Now, ten years later, at that particular thought his
stomach turned sour and he tossed the dregs of his drink into a straggly-looking fern positioned near the window.
So Bliss was finally returning to Bittersweet. With that little bit of knowledge, he knew that his painful bargain with Cawthorne was over. Though he should leave her alone, pretend that what had happened between them was forgotten, he couldn’t.
He’d returned to Bittersweet with a single purpose: to gain custody of his daughter and provide a stable life for her. He shouldn’t let anything or anyone deter him. Especially not Bliss Cawthorne. But there was that little matter of Cawthorne’s ranch. Mason had always loved the place despite a few bad memories. Now, as luck would have it, he had a chance of owning it, maybe settling down with his kid and hopefully finding the peace that had eluded him for most of his life.
Except that he was going to see Bliss again, and that particular meeting promised to be about as peaceful as fireworks on the Fourth of July.
* * *
“I should have my head examined,” Bliss muttered.
Oscar, her mutt of indiscernible lineage, thumped his tail on the passenger seat of her convertible as they raced down the freeway five miles over the speed limit. The radio blasted an old Rolling Stones tune as the road curved through the mountains of southern Oregon.
Oscar, tongue lolling, black lips in a smile that exposed his fangs, rested his head on the edge of the rolled-down side window. His gold coat ruffled in the wind and sparkled in the sun under a cloudless sky.

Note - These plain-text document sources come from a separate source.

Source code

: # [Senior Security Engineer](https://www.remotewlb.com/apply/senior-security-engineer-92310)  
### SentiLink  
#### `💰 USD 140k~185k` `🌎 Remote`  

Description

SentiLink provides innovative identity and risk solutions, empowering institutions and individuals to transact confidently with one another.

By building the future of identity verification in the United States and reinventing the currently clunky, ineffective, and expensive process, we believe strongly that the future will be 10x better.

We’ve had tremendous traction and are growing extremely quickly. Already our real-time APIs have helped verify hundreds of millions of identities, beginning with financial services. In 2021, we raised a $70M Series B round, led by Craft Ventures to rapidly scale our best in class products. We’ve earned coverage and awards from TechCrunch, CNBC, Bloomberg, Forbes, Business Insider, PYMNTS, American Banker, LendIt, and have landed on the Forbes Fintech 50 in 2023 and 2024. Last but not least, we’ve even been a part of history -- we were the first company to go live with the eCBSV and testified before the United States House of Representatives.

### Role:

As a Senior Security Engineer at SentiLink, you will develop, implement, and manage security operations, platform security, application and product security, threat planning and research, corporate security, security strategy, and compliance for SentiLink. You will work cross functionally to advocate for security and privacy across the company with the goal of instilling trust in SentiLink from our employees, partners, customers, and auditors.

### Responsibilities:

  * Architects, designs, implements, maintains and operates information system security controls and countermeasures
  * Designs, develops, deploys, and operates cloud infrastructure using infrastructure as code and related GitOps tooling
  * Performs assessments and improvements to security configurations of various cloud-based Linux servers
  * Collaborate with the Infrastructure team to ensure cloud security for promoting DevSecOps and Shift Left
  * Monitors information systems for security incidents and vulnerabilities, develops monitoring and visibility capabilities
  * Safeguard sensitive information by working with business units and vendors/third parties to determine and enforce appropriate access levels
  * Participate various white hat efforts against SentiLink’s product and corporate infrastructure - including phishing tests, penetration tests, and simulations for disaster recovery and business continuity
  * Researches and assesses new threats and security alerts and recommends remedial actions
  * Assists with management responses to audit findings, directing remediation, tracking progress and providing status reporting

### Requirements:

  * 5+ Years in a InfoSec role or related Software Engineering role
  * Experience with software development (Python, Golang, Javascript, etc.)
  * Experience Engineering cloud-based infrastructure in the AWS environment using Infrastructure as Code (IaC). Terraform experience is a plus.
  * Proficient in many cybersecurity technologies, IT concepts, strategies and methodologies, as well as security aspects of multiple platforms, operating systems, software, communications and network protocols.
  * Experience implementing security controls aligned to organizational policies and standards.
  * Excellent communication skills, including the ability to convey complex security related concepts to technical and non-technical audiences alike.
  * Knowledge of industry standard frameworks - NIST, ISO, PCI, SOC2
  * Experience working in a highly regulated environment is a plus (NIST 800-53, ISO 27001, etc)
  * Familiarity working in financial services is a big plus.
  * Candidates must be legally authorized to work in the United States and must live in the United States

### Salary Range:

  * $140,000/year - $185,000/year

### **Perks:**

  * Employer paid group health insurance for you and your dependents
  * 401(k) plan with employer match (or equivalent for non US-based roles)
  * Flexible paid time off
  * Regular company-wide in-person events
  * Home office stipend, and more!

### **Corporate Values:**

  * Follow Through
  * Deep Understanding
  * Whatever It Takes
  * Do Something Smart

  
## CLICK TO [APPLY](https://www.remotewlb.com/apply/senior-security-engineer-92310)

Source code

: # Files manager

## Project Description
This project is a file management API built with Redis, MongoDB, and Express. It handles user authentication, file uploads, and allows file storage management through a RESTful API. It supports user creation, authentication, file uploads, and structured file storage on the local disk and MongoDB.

Bliss tapped out the beat of “Get Off of My Cloud” on the steering wheel and wished she’d never agreed to this lunacy. What was she going to do in the town where she’d been so hurt, meeting half sisters and a bevy of step-relatives she hadn’t known existed and watching as her father, foolish old man that he’d become overnight, walked down the aisle with his mistress.
“Unreal,” she muttered as Mick Jagger’s voice faded and the radio crackled with static.
Oscar didn’t seem to care. He was up for the adventure. His brown eyes sparkled with an excitement Bliss didn’t share, and with a red handkerchief tied jauntily around his neck, he looked ready for ranch life.